Heretical distortions of the faith once delivered to the saints are vealy, too. Heresy is at best immature doctrine, and at worst it is a decaying carrion. Jeroboam’s calves may have been shiny beasts, and his counsel to Israel, ‘Ye have gone up to Jerusalem long enough,’ appeared very plausible. ‘Jerusalem is not up to date’ was what he meant to say, ‘and the doctrines down there are a trifle hard. Let us make our own theology hereafter, up here at Bethel and Dan, where the critical breezes blow freer, where “traditionalists” cease from troubling and innocent innovators are at rest.
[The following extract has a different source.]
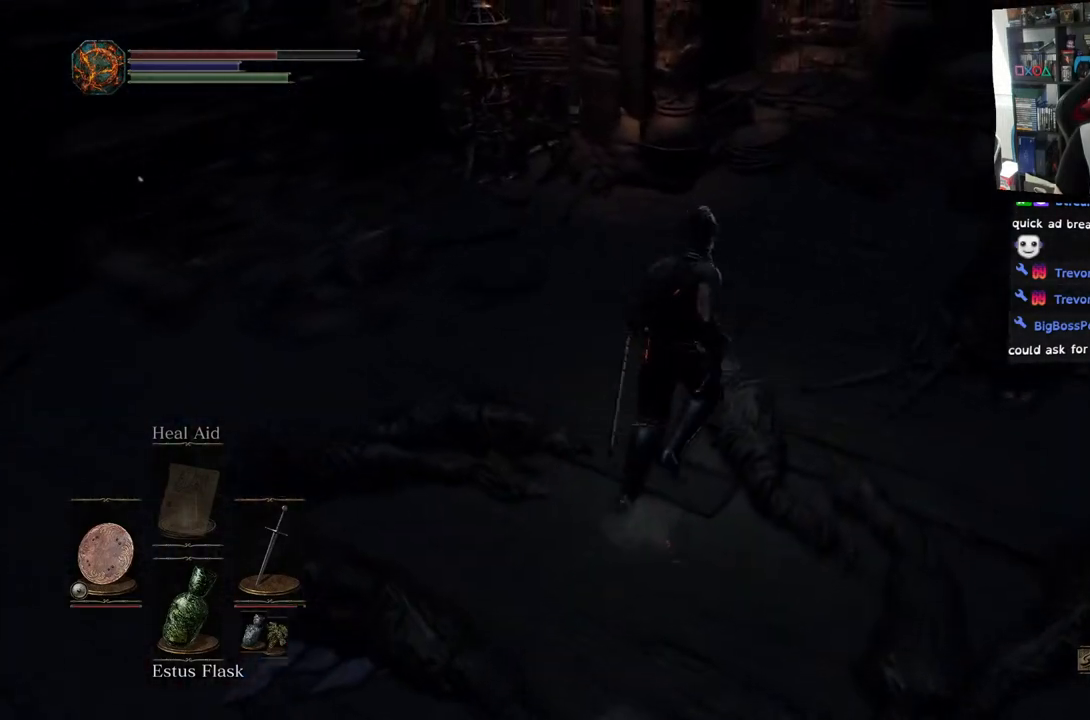
{"buttons": [], "left_stick": "up", "right_stick": "right", "events": [[217, "left_stick", "up"]]}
V. Still, calves are calves, even if they are new calves, and Jeroboam was wrong, even though he was a radical. His whole scheme of revised Judaism is dismissed by the sacred chronicler with the decisive comment: “This thing became a sin.” That is the trouble with calf-religion. It makes people to sin. The chief trouble with it is not that it causes people to be disappointed and discouraged, but disobedient to the heavenly vision, to the pattern of true piety shown once for all from the mount. No Jeroboam can make a religion. A Divine Author holds the copyright on revelation.
Illustration
‘Riches will cast you off; the world will cast you off; pleasure will fling you from her polluted arms over into the pit; let me tell you of One Who will not—will never cast you off. May I prevail on one and another to come; and cast themselves into His arms; and close this hour with His offered mercy? A great statesman, abandoned in his old age by his sovereign, lay dying one day in England; and it is recorded of him that he said, “If I had served my God as faithfully as I have served my king, He had not cast me off now.” How true, Blessed God! Thou wilt never abandon any who put their trust in Thee. “They that trust in the Lord shall be as Mount Zion, that cannot be moved.” I have seen an earthly master cast off an old, faithful servant. When his hair was grey, and his back was bent, and his arm was withered, and his once stalwart, iron frame was worn out in service, he has been thrown on the parish, or the cold charity of the world. Blessed Jesus! Thou never didst cast off any old servant or old soldier of Thine!’